X_train, X_test, y_train, y_test = data_splitter(cleaned_train)
The Model Building Labyrinth
Step 4: Building a Model That Doesn’t Break Every Step
Here’s where things get tricky. Sklearn’s RegressorMixin
is useful for portability, but ZenML artifacts don’t always play nice. So, we hack it by making a custom PipelineRegressor
class:
from sklearn.pipeline import Pipeline
from sklearn.base import RegressorMixin
class PipelineRegressor(Pipeline, RegressorMixin):
pass
Now, we use this class in our model_building_step
. You’ll need to initialize mlflow
, log the columns, and wrap up the process:
@step(enable_cache=False)
def model_building_step(x_train: pd.DataFrame, y_train: pd.Series) -> RegressorMixin:
mlflow.start_run()
model_pipeline = PipelineRegressor(steps=[...]) # Add preprocessing, etc.
model_pipeline.fit(x_train, y_train)
# Log features
processed_columns = list(model_pipeline.named_steps['preprocessor'].get_feature_names_out())
mlflow.log_dict({'used_columns': processed_columns}, 'used_columns.json')
mlflow.end_run()
return model_pipeline
Evaluating with Just Enough Data to Feel Smart
Step 5: Model Evaluation
With the model built, we make some predictions and log evaluation metrics—if only it were as simple as “look, it’s accurate!” Here’s the ZenML version of that:
@step(enable_cache=False)
def evaluation_step(model_pipeline: RegressorMixin, X_test: pd.DataFrame, y_test: pd.Series) -> pd.DataFrame:
y_pred = model_pipeline.predict(X_test)
rmse, r2 = mean_squared_error(y_test, y_pred, squared=False), r2_score(y_test, y_pred)

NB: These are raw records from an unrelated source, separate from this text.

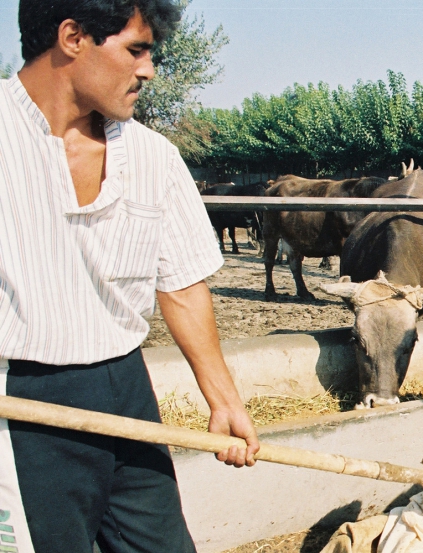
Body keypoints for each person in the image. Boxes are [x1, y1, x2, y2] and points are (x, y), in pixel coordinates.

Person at [0, 1, 260, 552]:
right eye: (136, 50)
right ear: (72, 38)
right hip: (20, 402)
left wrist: (224, 400)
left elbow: (183, 285)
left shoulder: (153, 158)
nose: (148, 69)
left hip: (125, 388)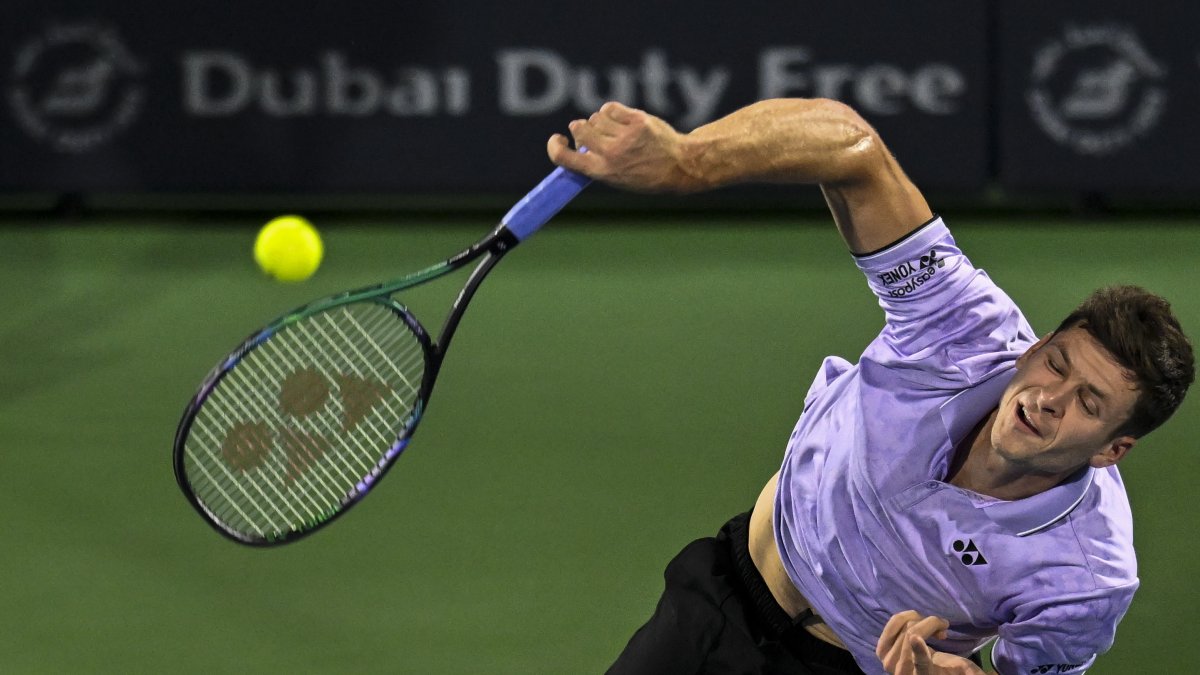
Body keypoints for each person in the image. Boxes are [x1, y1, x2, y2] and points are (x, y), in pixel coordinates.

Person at [545, 99, 1194, 675]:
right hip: (717, 589)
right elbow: (852, 148)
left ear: (1114, 448)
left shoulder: (1088, 575)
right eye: (1057, 362)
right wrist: (688, 159)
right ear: (1037, 346)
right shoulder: (961, 325)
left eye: (1088, 402)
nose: (1048, 397)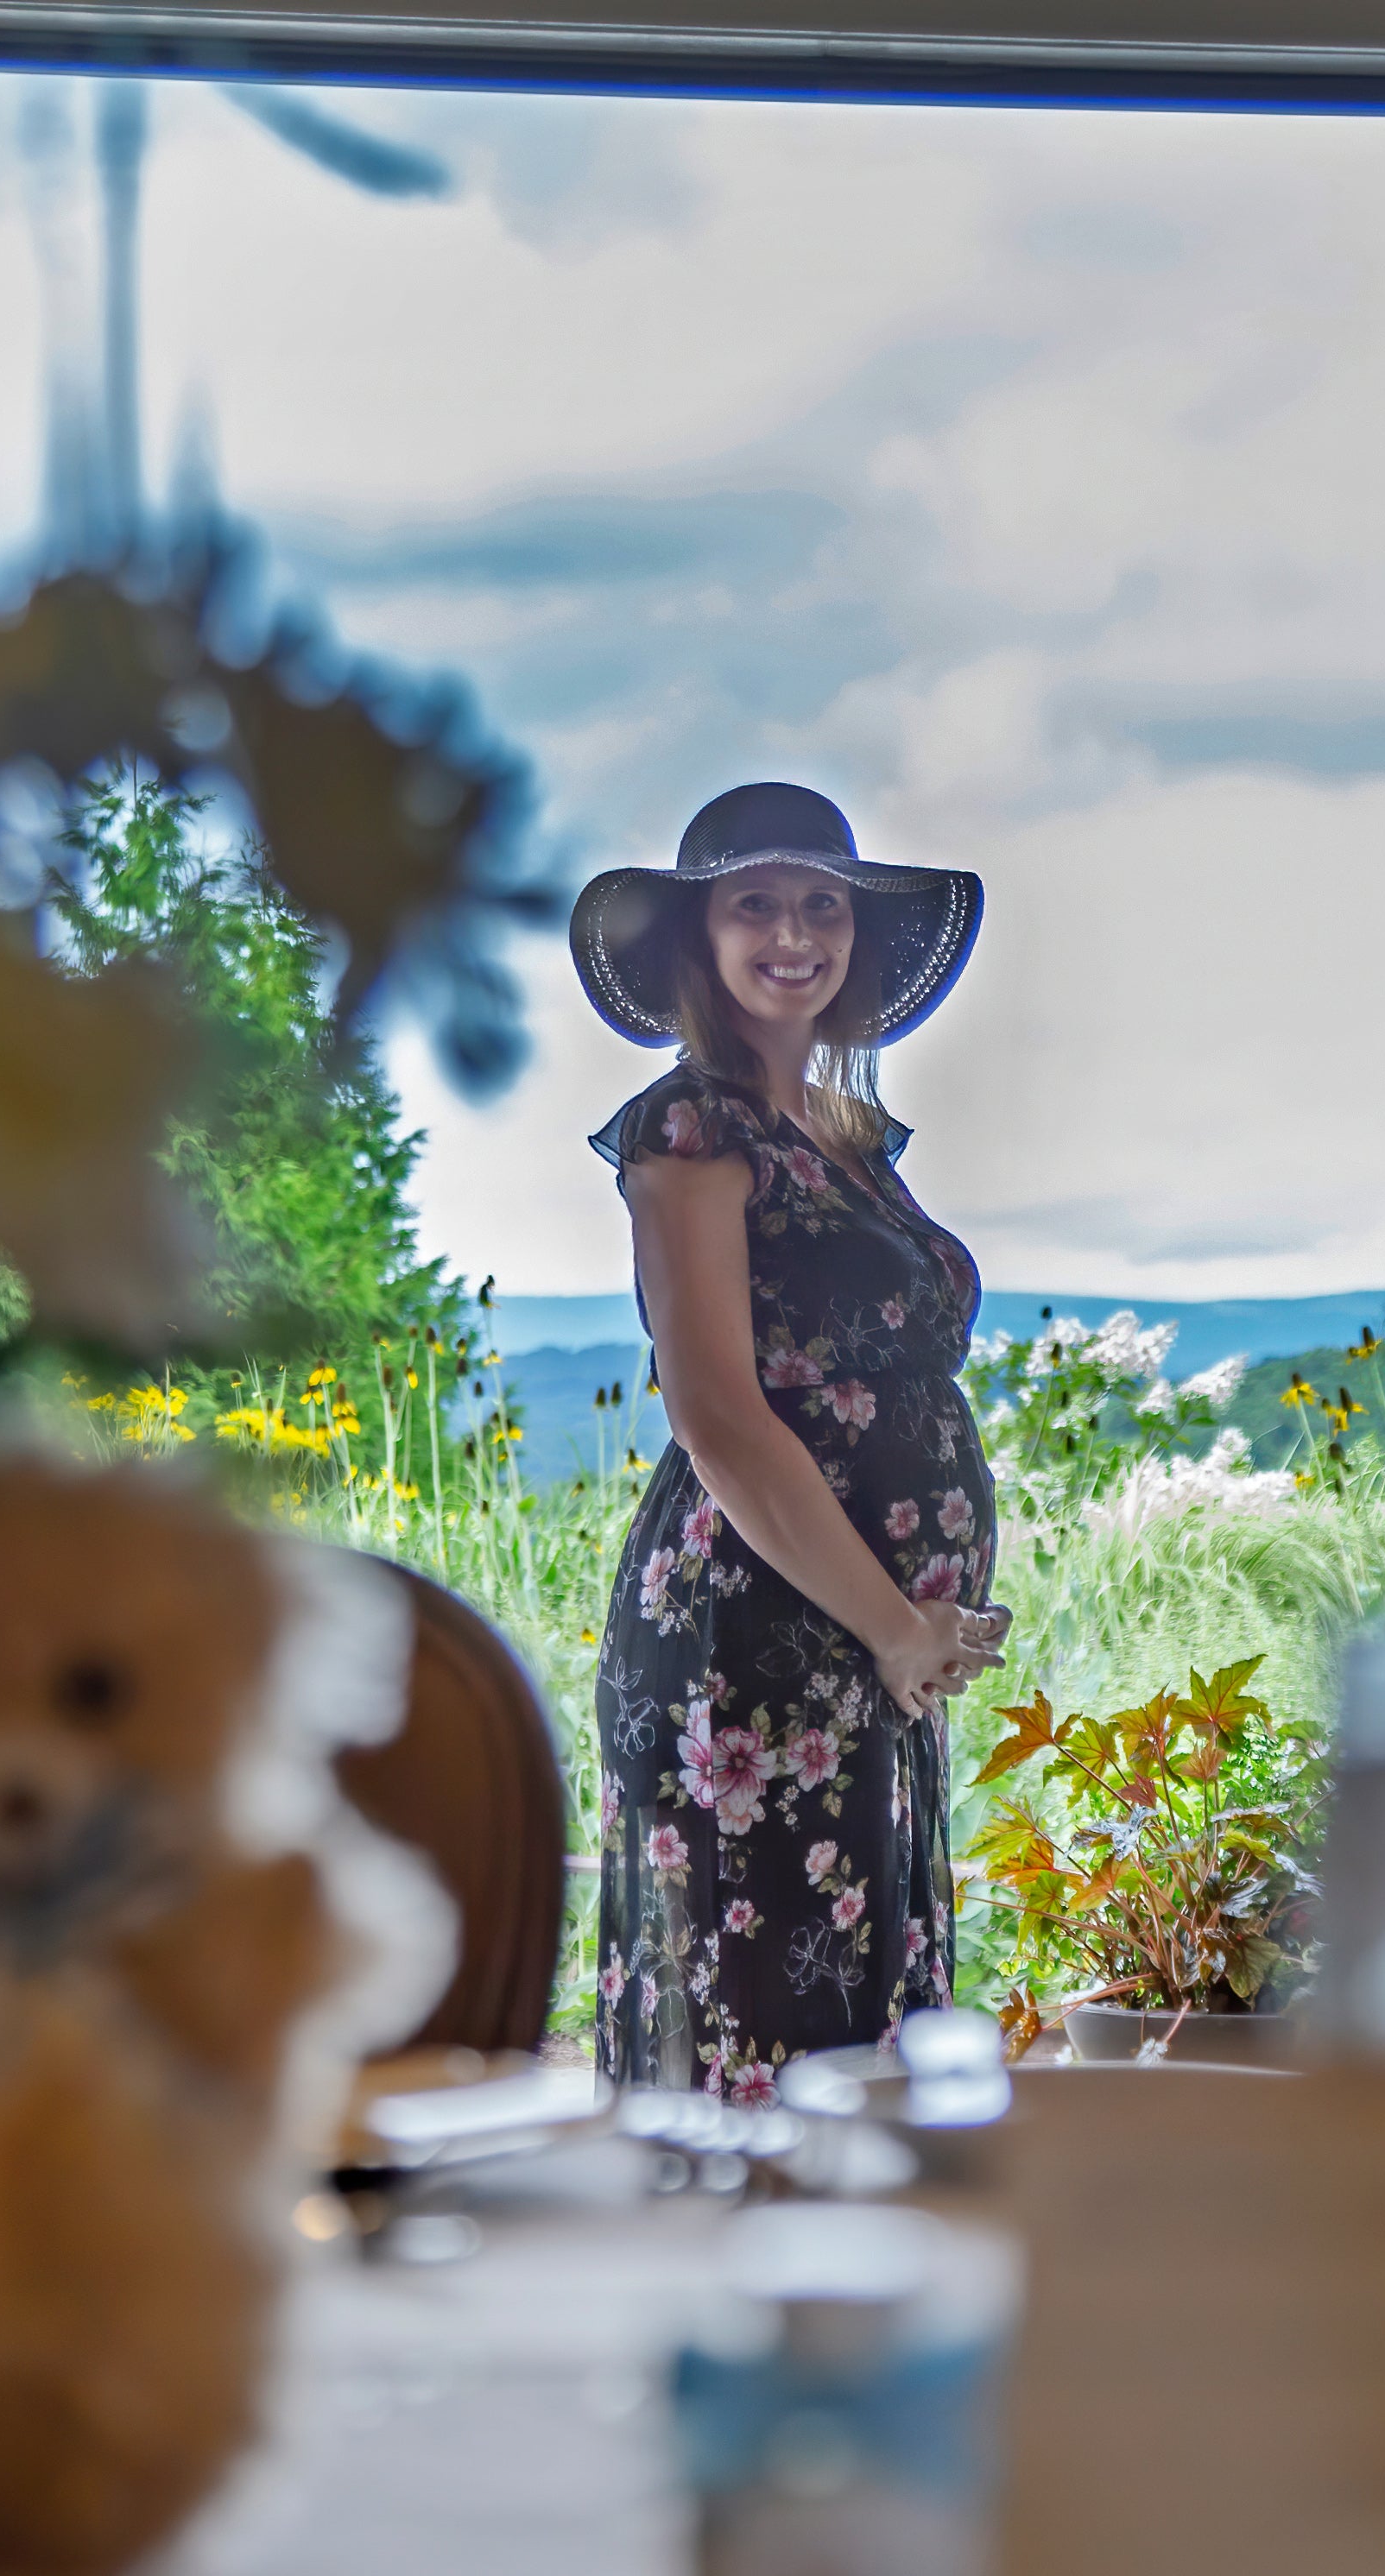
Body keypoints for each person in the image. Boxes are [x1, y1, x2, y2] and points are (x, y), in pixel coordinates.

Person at [573, 784, 1007, 2101]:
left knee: (860, 2035)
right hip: (755, 1643)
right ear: (697, 939)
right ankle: (732, 2303)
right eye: (753, 904)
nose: (793, 934)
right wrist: (891, 1621)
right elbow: (715, 1413)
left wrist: (912, 1631)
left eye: (822, 905)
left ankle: (852, 2303)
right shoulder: (693, 1127)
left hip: (865, 1648)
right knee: (761, 2048)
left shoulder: (849, 1135)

mlflow.log_metric("rmse", rmse)
mlflow.log_metric("r2", r2)
return pd.DataFrame({"rmse": [rmse], "r2": [r2]})
The End: A.k.a., Our ZenML Workflow is Complete
Congratulations, you made it! Now, run ml_pipeline()
and head over to the ZenML dashboard for a DAG view of the process. The MLFlow UI will display metrics, model details, and features in use.